> **GEGEVEN TEKST**

..............................

Tijdens een diner kijken ze elkaar boven de zwijnskoppen en gevulde pauwen diep in de ogen. Sasja blijkt een wild en uitdagend nest: “… Wie waren die kinkels die naast haar zaten, wilde zij weten, zij gedroegen zich als staljongens. Wat was dat voor walgelijk goedje op haar bord? Aten in Engeland de honden soms ook aan tafel? Was dat belachelijke schepsel aan het eind van de tafel, met die hoofdtooi als een opgetuigde meiboom (comme une grande perche mal fagotée) werkelijk de Koningin? En zat de Koning altijd zo te slobberen? Wie van die kwasten was nu eigenlijk George Villiers?...”. Orlando staat perplex. Gelukkig verstaat verder niemand Frans. “… Zo begon een verhouding die voorbestemd was hét schandaal van het Hof te worden…”. Het is de tijd waarin de gespietste hoofden van misdadigers nog de London Bridge sieren – die de prinses graag wil bekijken. Samen knijpen ze er tussen uit. Sasja haat het hofleven. De nieuwsgierige ouwe taarten, de heren die op haar tenen staan, hun honden die tussen haar benen doorglippen. Orlando vergeet dat hij zo goed als verloofd is met een ander. In de nacht waarop hij met haar naar Moskou zal vluchten laat Sasja hem zitten. Terwijl er onverwacht een stortbui losbreekt, waardoor het hele dorp dat zich op het ijs van de Theems heeft gevormd op ijsschotsen richting de afgrond drijft, ziet een razende en schreeuwende Orlando hoe het silhouet van het schip van het Moskovische Gezantschap het zeegat uitvaart. De zwarte adelaars wapperend in top.

..............................

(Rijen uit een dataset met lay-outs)
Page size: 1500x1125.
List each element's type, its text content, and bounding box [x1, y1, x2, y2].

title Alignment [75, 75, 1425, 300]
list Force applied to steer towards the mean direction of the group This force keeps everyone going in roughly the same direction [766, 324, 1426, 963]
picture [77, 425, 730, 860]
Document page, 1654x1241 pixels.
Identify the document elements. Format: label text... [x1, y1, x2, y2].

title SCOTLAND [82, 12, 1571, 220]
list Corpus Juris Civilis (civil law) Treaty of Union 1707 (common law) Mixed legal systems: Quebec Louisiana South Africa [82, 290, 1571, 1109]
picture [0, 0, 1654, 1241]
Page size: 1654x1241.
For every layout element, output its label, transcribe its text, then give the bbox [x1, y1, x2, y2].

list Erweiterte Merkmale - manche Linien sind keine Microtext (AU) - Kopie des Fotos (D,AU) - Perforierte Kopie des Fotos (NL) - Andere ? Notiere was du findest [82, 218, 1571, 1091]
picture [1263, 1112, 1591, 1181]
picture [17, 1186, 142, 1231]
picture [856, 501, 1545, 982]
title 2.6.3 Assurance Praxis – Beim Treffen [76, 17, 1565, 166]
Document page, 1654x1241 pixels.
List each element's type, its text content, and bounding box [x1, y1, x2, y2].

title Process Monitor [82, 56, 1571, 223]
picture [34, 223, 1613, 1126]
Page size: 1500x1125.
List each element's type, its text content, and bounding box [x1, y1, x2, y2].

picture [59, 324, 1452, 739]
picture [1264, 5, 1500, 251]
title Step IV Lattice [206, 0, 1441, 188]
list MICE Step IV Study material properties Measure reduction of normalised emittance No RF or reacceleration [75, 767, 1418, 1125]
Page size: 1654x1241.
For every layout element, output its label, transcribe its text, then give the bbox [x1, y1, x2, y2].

..............................

> **JOUW OPDRACHT**
Welk schip ziet Orlando in de tekst over Orlando en Sasja het zeegat uitvaren?

> **VOLLEDIG ANTWOORD**
Het schip van het Moskovische Gezantschap.